1919 film directed by Harry Beaumont

A Man and His Money is a 1919 American silent comedy film directed by Harry Beaumont and starring Tom Moore and Seena Owen. It was produced and distributed by Goldwyn Pictures.

==Plot==
Betty Dalrymple doesn't approve of her millionaire fiance's, Harry Lathrop, methods of spending frivolously and living aimlessly. When he is supposed to escort her to a dinner, he appears both tipsy and under-dressed, and she breaks off their engagement. Once he sobers up, he contacts his lawyer and they make it so that he can't touch his millions until he has been able to make a living on his own. Moving far away from his mansion, he answers an ad requesting the services of a handy man, who is to look after dogs. He discovers that the ad was placed by Betty's wealthy aunt, and that Betty just so happens to be paying her a visit. Her persistent suitor, Walter Randall, appears at her home and tries to woo her, which she rebukes. He visits frequently but is always refused, so he lures her to his hunting lodge and attacks her. Harry has been trailing them, and fights off Randall and his chauffeur, rescuing Betty from their advances. She has a change of heart towards Harry and embraces him, just as the skies open up and rain drenches their figures.

==Cast==
- Tom Moore as Harry Lathrop
- Seena Owen as Betty Dalrymple
- Sidney Ainsworth as Walter Randall
- Kate Lester as Mrs. Johnston DeLong
- Claire Du Brey as Varda Ropers
- Sydney Deane as John Sturgeon
- Eddie Sturgis as Chauffeur

==Production==
Exterior scenes were filmed at Little Bear Lake.

==Reception==
Motion Picture News gave it a mixed review, finding the story unoriginal but the performance of Tom Moore and the production worth watching the film for.

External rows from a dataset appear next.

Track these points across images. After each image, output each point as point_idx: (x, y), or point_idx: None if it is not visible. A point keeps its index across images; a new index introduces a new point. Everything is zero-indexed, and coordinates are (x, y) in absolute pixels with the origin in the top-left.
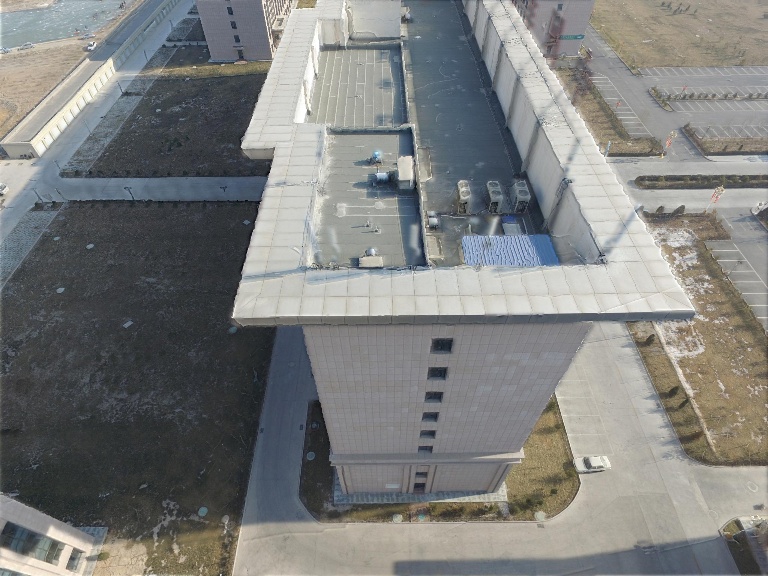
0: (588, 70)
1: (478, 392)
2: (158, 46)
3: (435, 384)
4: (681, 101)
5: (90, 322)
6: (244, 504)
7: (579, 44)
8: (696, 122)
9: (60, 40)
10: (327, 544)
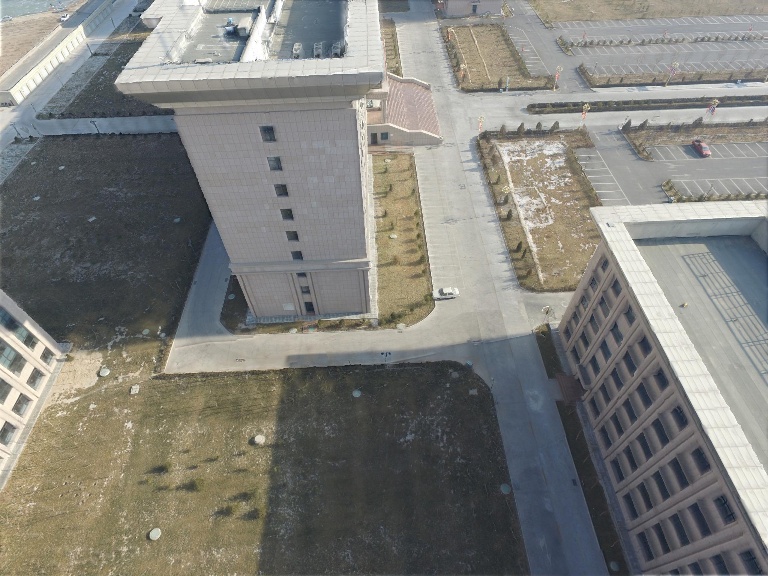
0: (507, 25)
1: (310, 184)
2: (125, 16)
3: (277, 176)
4: (582, 47)
5: (61, 219)
6: (177, 326)
7: (501, 3)
8: (591, 63)
9: (36, 14)
10: (238, 347)
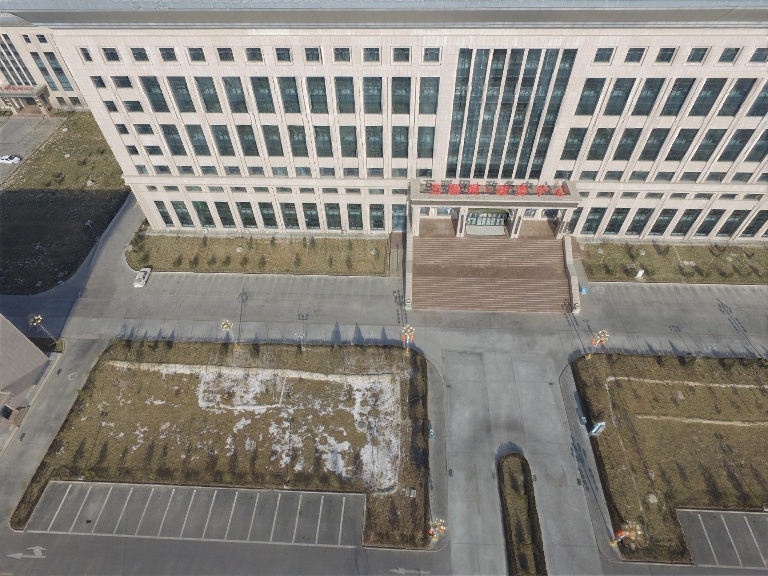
0: None
1: None
2: None
3: None
4: None
5: None
6: None
7: None
8: None
9: None
10: None
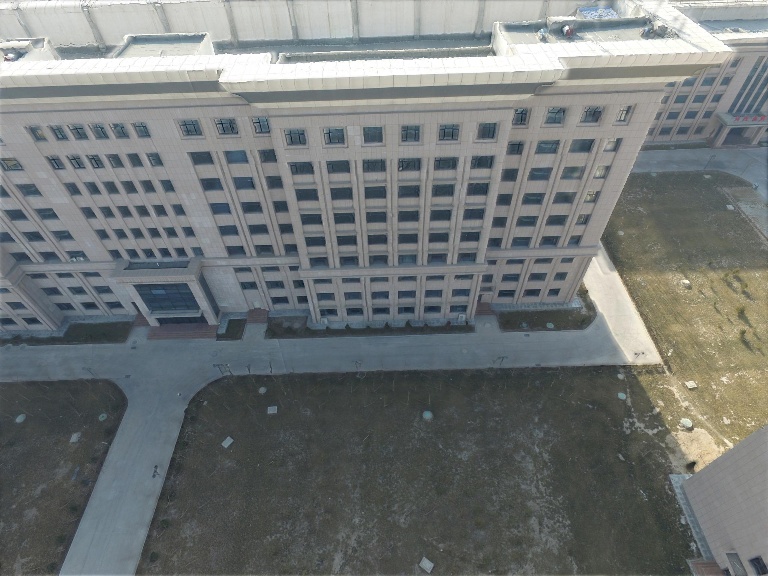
0: None
1: None
2: None
3: None
4: None
5: None
6: None
7: None
8: None
9: None
10: (609, 310)
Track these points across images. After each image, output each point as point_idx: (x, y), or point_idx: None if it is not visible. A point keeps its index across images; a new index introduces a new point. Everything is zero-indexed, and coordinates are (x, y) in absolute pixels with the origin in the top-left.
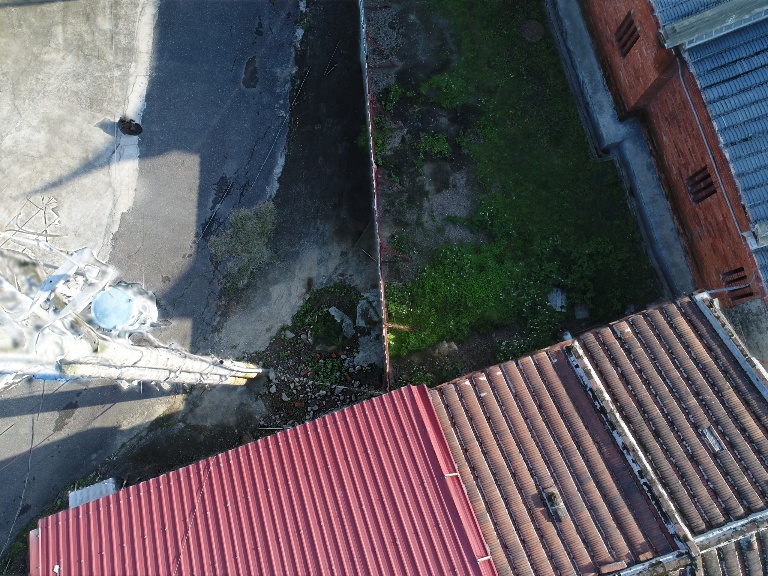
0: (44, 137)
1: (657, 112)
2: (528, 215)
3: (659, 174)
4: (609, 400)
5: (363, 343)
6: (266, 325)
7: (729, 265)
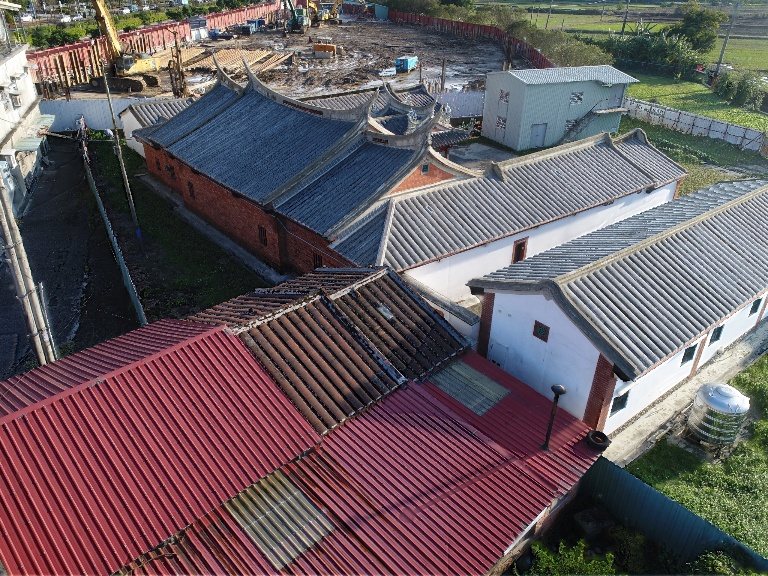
0: None
1: (292, 258)
2: None
3: None
4: None
5: None
6: None
7: None
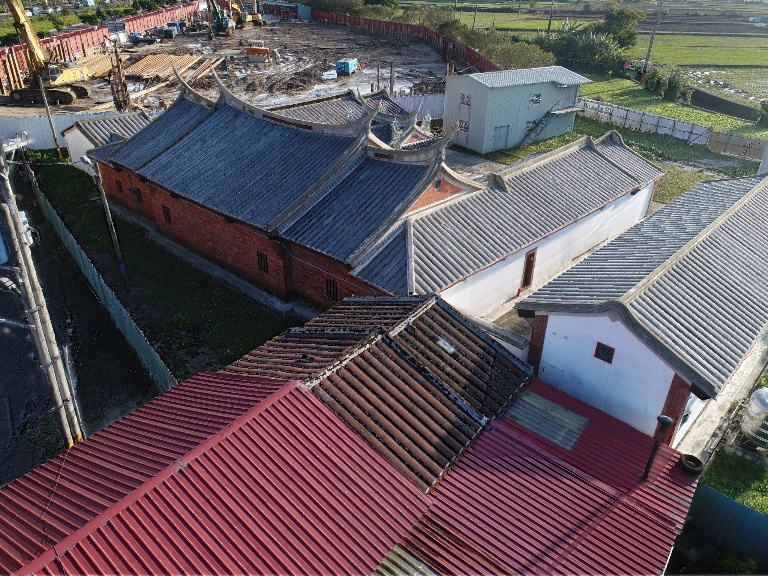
0: None
1: (298, 285)
2: None
3: (319, 311)
4: None
5: None
6: None
7: None
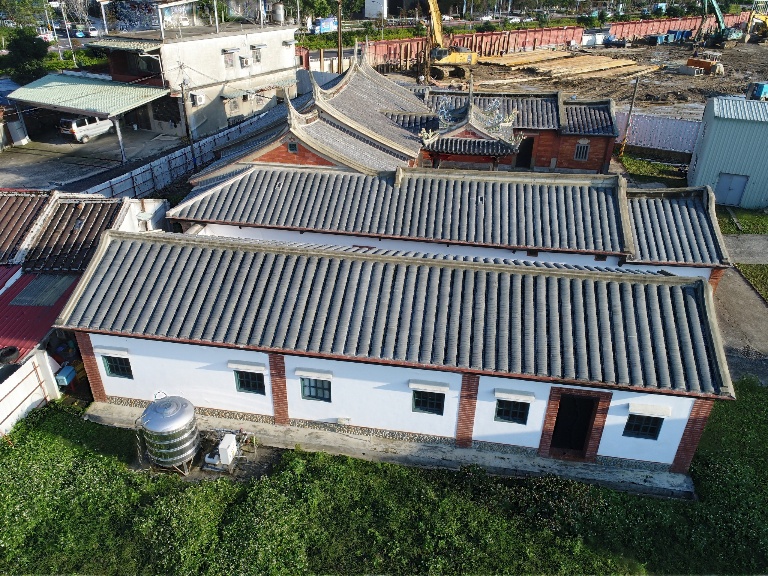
0: (29, 181)
1: None
2: None
3: None
4: None
5: None
6: None
7: None
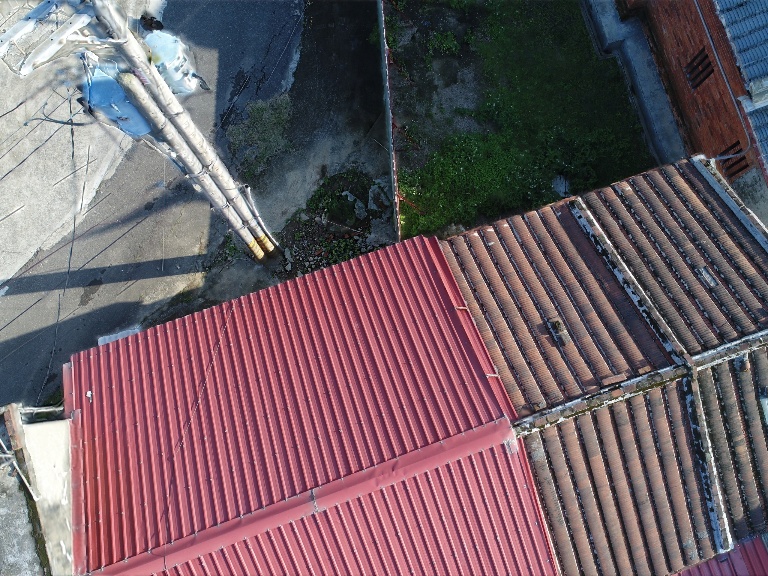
0: None
1: (657, 6)
2: (533, 108)
3: (659, 70)
4: (610, 245)
5: (375, 225)
6: (282, 208)
7: (726, 143)
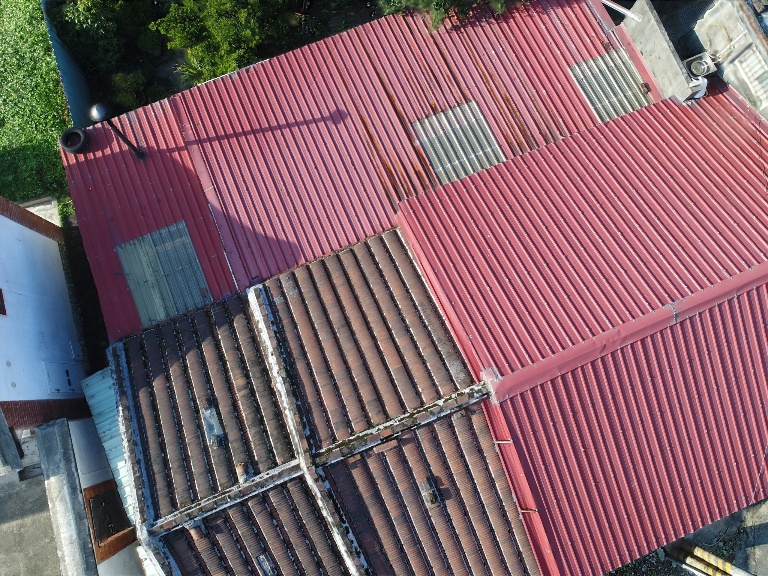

The Moving Picture Worlds review came to a similar conclusion, finding that Betty's affection for Harry even after breaking off their engagement was "seriously weakening the slender thread of curiosity as to the outcome on which sustained interest depends."

Exhibitor's Herald was positive, describing the film as being a "picture rich in technical and artistic merit."

==Preservation==
A complete copy of A Man and His Money is held at the Museum of Modern Art (MOMA), New York.